Don’t worry. The book presents it in a more lively fashion.
The story is described in that one sentence, for sure: an Englishman does go to Japan and become a samurai. (Well, a hatamoto, If you’re nitpicking.) But to reduce the work to that is to miss a lot of the more personal parts of the tale. Shōgun is a book that’s about interpersonal relationships as much as it is about slicing opponents with swords. It’s about love – of one’s country, one’s religion, one’s self – and about the things caused by love. It’s about courtly life, about the differences between cultures, and most importantly, about growing. About how challenge changes you, and about how even the end of life can prove instructive.
The writing is solid, and always clear. There’s a lot of characters, but I didn’t become too muddled (as I have with some fantasy tomes requiring their own family trees as appendices). The writing seems a little dated, but that’s also a function of the inclusion of the way politeness, respect and form underpin Japanese life: there is structure and a way things are done, and part of the great pleasure of this book is seeing its lead characters adapt to these rules. Will they bend or break?
Hell, it’s got swords, Jesuits, sea battles and land marches. Beheadings, crucifixions, trade and death poems. Ultimately, though, all these are nothing: because after all, shikata ga nai, neh?

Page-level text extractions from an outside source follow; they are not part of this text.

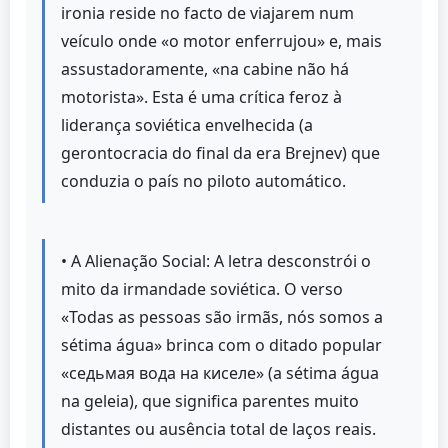
ironia reside no facto de viajarem num
veículo onde «o motor enferrujou» e, mais
assustadoramente, «na cabine não há
motorista». Esta é uma crítica feroz à
liderança soviética envelhecida (a
gerontocracia do final da era Brejnev) que
conduzia o país no piloto automático.
• A Alienação Social: A letra desconstrói o
mito da irmandade soviética. O verso
«Todas as pessoas são irmãs, nós somos a
sétima água» brinca com o ditado popular
«седьмая вода на киселе» (a sétima água
na geleia), que significa parentes muito
distantes ou ausência total de laços reais.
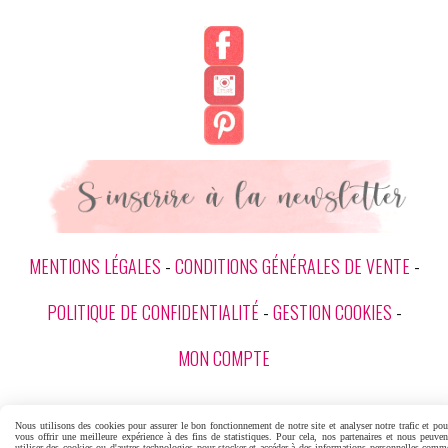
MENTIONS LÉGALES
CONDITIONS GÉNÉRALES DE VENTE
POLITIQUE DE CONFIDENTIALITÉ
GESTION COOKIES
MON COMPTE
Nous utilisons des cookies pour assurer le bon fonctionnement de notre site et analyser notre trafic et pou
vous offrir une meilleure expérience à des fins de statistiques. Pour cela, nos partenaires et nous peuven
utiliser des cookies ou d'autres technologies pour stocker et accéder à des informations personnelles comm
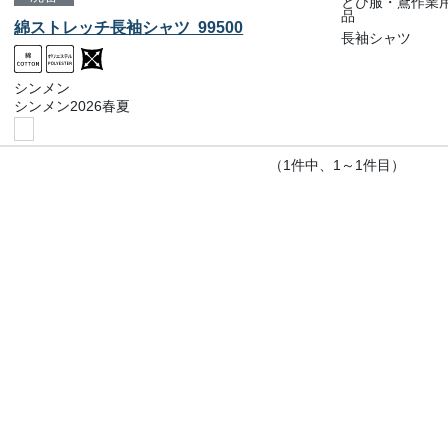
とび服・鳶作業
品
綿ストレッチ長袖シャツ 99500
長袖シャツ
シンメン
シンメン2026春夏
（1件中、1～1件目）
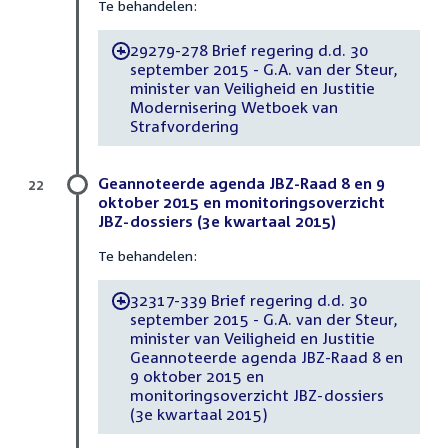
Te behandelen:
29279-278 Brief regering d.d. 30
-
september 2015 - G.A. van der Steur,
minister van Veiligheid en Justitie
Modernisering Wetboek van
Strafvordering
Geannoteerde agenda JBZ-Raad 8 en 9
22
oktober 2015 en monitoringsoverzicht
JBZ-dossiers (3e kwartaal 2015)
Te behandelen:
32317-339 Brief regering d.d. 30
-
september 2015 - G.A. van der Steur,
minister van Veiligheid en Justitie
Geannoteerde agenda JBZ-Raad 8 en
9 oktober 2015 en
monitoringsoverzicht JBZ-dossiers
(3e kwartaal 2015)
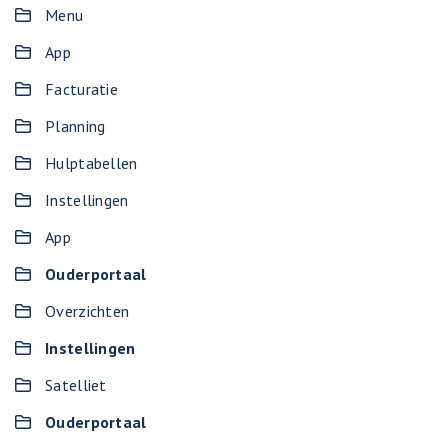
Menu
App
Facturatie
Planning
Hulptabellen
Instellingen
App
Ouderportaal
Overzichten
Instellingen
Satelliet
Ouderportaal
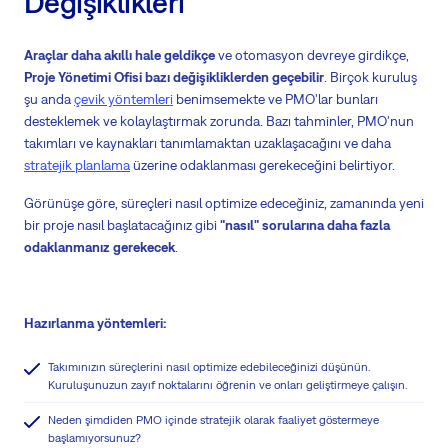
Değişiklikleri
Araçlar daha akıllı hale geldikçe
ve otomasyon devreye girdikçe,
Proje Yönetimi Ofisi bazı değişikliklerden geçebilir
. Birçok kuruluş
şu anda
çevik yöntemleri
benimsemekte ve PMO'lar bunları
desteklemek ve kolaylaştırmak zorunda. Bazı tahminler, PMO'nun
takımları ve kaynakları tanımlamaktan uzaklaşacağını ve daha
stratejik planlama
üzerine odaklanması gerekeceğini belirtiyor.
Görünüşe göre, süreçleri nasıl optimize edeceğiniz, zamanında yeni
bir proje nasıl başlatacağınız gibi
"nasıl" sorularına daha fazla
odaklanmanız gerekecek
.
Hazırlanma yöntemleri:
Takımınızın süreçlerini nasıl optimize edebileceğinizi düşünün.
Kuruluşunuzun zayıf noktalarını öğrenin ve onları geliştirmeye çalışın.
Neden şimdiden PMO içinde stratejik olarak faaliyet göstermeye
başlamıyorsunuz?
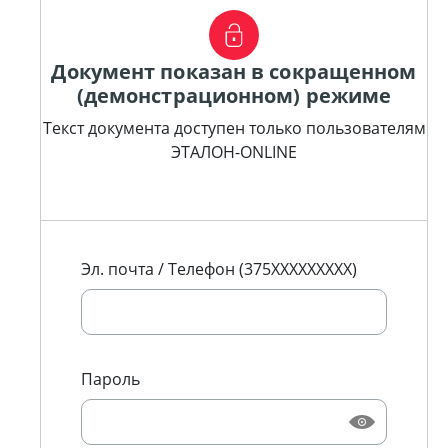
Документ показан в сокращенном
(демонстрационном) режиме
Текст документа доступен только пользователям
ЭТАЛОН-ONLINE
Эл. почта / Телефон (375XXXXXXXXX)
Пароль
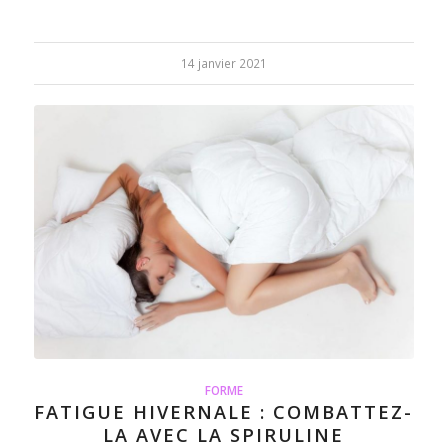
14 janvier 2021
FORME
FATIGUE HIVERNALE : COMBATTEZ-
LA AVEC LA SPIRULINE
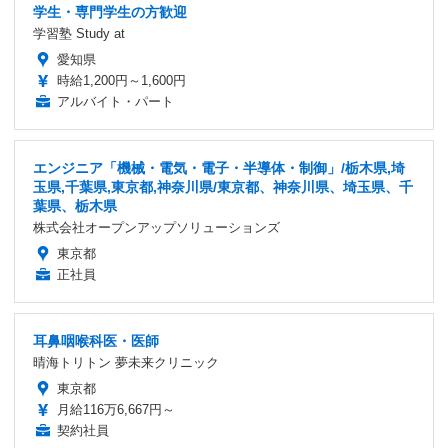
学生・専門学生の方歓迎
学習塾 Study at
愛知県
時給1,200円～1,600円
アルバイト・パート
エンジニア「機械・電気・電子・半導体・制御」/栃木県,埼
玉県,千葉県,東京都,神奈川県/東京都、神奈川県、埼玉県、千
葉県、栃木県
株式会社オープンアップソリューションズ
東京都
正社員
耳鼻咽喉科医・医師
晴海トリトン 夢未来クリニック
東京都
月給116万6,667円～
契約社員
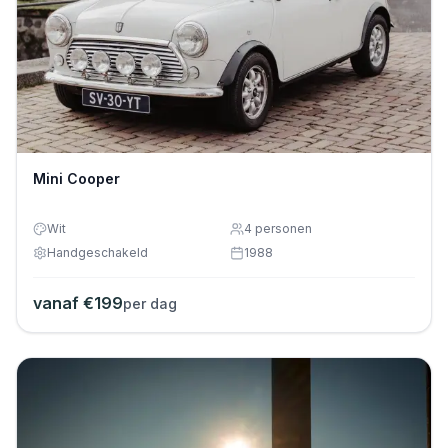
Mini Cooper
Wit
4
personen
Handgeschakeld
1988
vanaf €
199
per dag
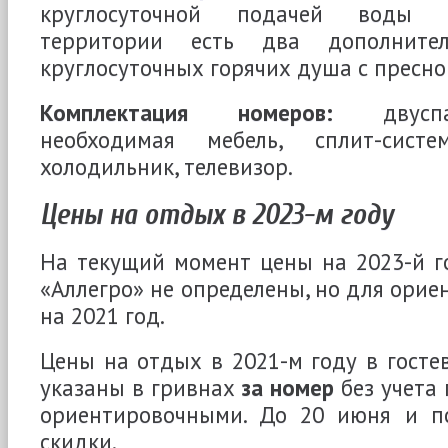
круглосуточной подачей воды (г
территории есть два дополнител
круглосуточных горячих душа с пресно
Комплектация номеров:
двуспал
необходимая мебель, сплит-систем
холодильник, телевизор.
Цены на отдых в 2023-м году
На текущий момент цены на 2023-й г
«Аллегро» не определены, но для орие
на 2021 год.
Цены на отдых в 2021-м году в госте
указаны в гривнах
за номер
без учета 
ориентировочными. До 20 июня и п
скидки.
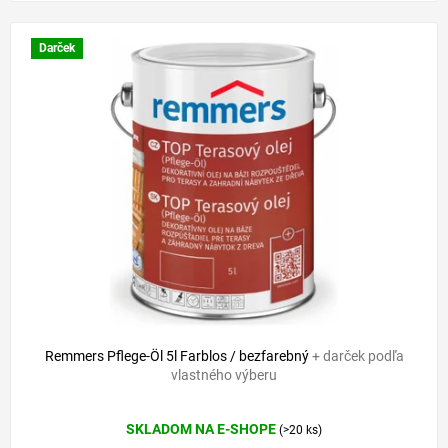
Darček
Remmers Pflege-Öl 5l Farblos / bezfarebný
+ darček podľa
vlastného výberu
Priemerné
SKLADOM NA E-SHOPE
(>20 ks)
hodnotenie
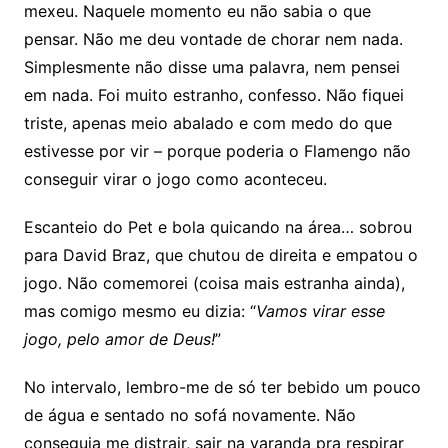
mexeu. Naquele momento eu não sabia o que
pensar. Não me deu vontade de chorar nem nada.
Simplesmente não disse uma palavra, nem pensei
em nada. Foi muito estranho, confesso. Não fiquei
triste, apenas meio abalado e com medo do que
estivesse por vir – porque poderia o Flamengo não
conseguir virar o jogo como aconteceu.
Escanteio do Pet e bola quicando na área… sobrou
para David Braz, que chutou de direita e empatou o
jogo. Não comemorei (coisa mais estranha ainda),
mas comigo mesmo eu dizia: “
Vamos virar esse
jogo, pelo amor de Deus!
”
No intervalo, lembro-me de só ter bebido um pouco
de água e sentado no sofá novamente. Não
conseguia me distrair, sair na varanda pra respirar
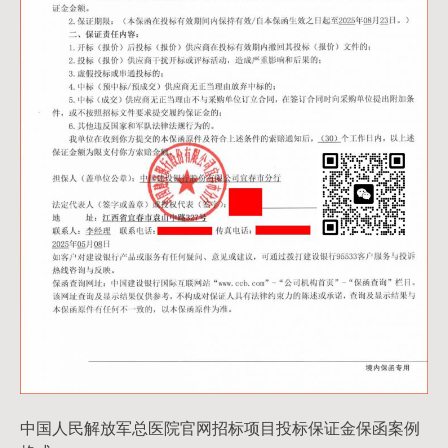
中国人民解放军总医院官网招标项目投标保证金保函案例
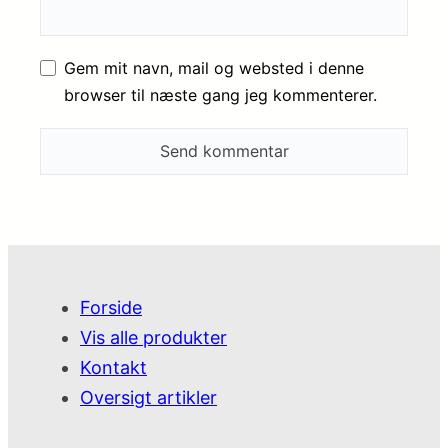
Gem mit navn, mail og websted i denne
browser til næste gang jeg kommenterer.
Forside
Vis alle produkter
Kontakt
Oversigt artikler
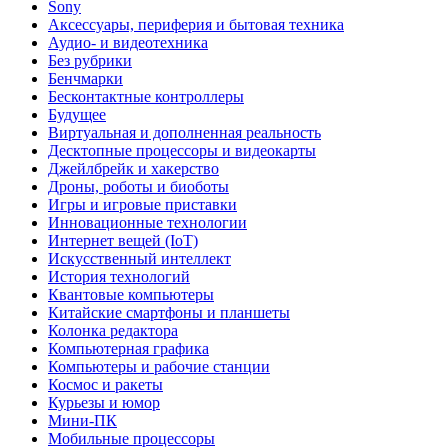
Sony
Аксессуары, периферия и бытовая техника
Аудио- и видеотехника
Без рубрики
Бенчмарки
Бесконтактные контроллеры
Будущее
Виртуальная и дополненная реальность
Десктопные процессоры и видеокарты
Джейлбрейк и хакерство
Дроны, роботы и биоботы
Игры и игровые приставки
Инновационные технологии
Интернет вещей (IoT)
Искусственный интеллект
История технологий
Квантовые компьютеры
Китайские смартфоны и планшеты
Колонка редактора
Компьютерная графика
Компьютеры и рабочие станции
Космос и ракеты
Курьезы и юмор
Мини-ПК
Мобильные процессоры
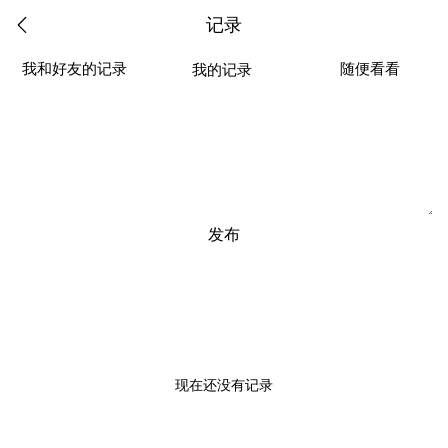
记录
我和好友的记录
随便看看
我的记录
发布
现在还没有记录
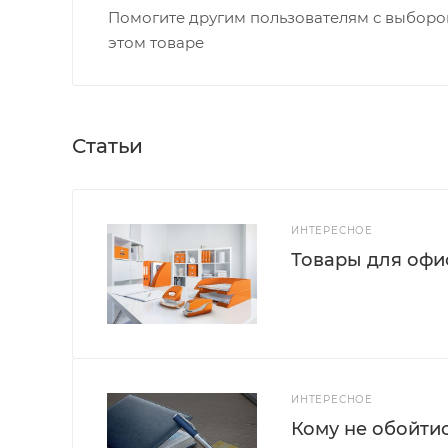
Помогите другим пользователям с выбором
этом товаре
Статьи
ИНТЕРЕСНОЕ
Товары для офис
ИНТЕРЕСНОЕ
Кому не обойти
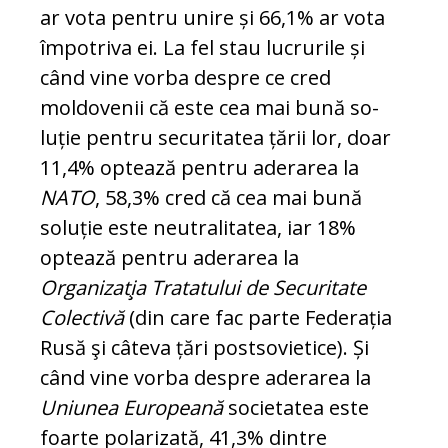
ar vota pentru uni­re și 66,1% ar vota
împotriva ei. La fel stau lucrurile și
când vine vorba despre ce cred
moldovenii că este cea mai bună so­
luție pentru securitatea țării lor, doar
11,4% optează pentru aderarea la
NATO
, 58,3% cred că cea mai bună
soluție este neu­tralitatea, iar 18%
optează pentru ade­rarea la
Organizat
ia Tratatului de Securi­tate
Colectivă
(din care fac parte Federația
Rusă şi câteva țări postsovietice). Și
când vi­ne vorba despre aderarea la
Uniunea Eu­ropeană
societatea este
foarte polarizată, 41,3% dintre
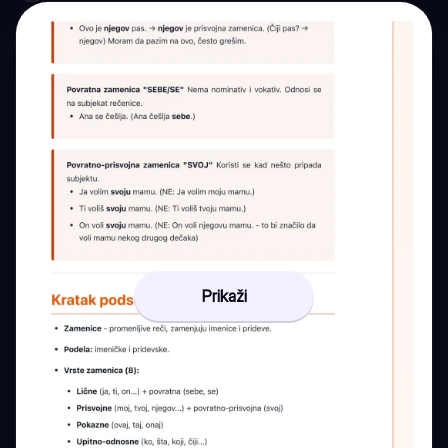
Prikaži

On Reddit, I saw a commenter opine that Shōgun – well, Clavell’s Asian Saga more broadly – was what they suggested whenever someone said they were looking for a new fantasy series. I can see why: it’s like Game of Thrones with better historical connection. Sure, there’s no dragons, but there’s as much backstabbing and bastardry and forbidden love and OH GOD SO MUCH BLOOD as you might see in a Martin work. The difference here is that though the names have been changed, the people they’re based on did exist, and the events they portray were real, historically recorded things. Blackthorne might’ve been called Adams and Toranaga might’ve been Tokugawa Ieyasu – but what’s discussed, the goals they look toward? They existed. And that knowledge – that the book exists in a delightful space of imagined (though not necessarily alternate) history – is deeply beguiling.
To me, at least.

YOU KNOW IT.
I’m keen to read the rest of the Saga at some point. (And to check out the 1980s adaptation because TOSHIRO MIFUNE!) And I know that I’m reading chronologically rather than in order of publication, so it’ll be interesting to see how the level of polish changes when I hit something like King Rat, which was written first.
But hell, if it’s as detailed and enjoyably swashbuckling as Shōgun, I can’t envision any complaints.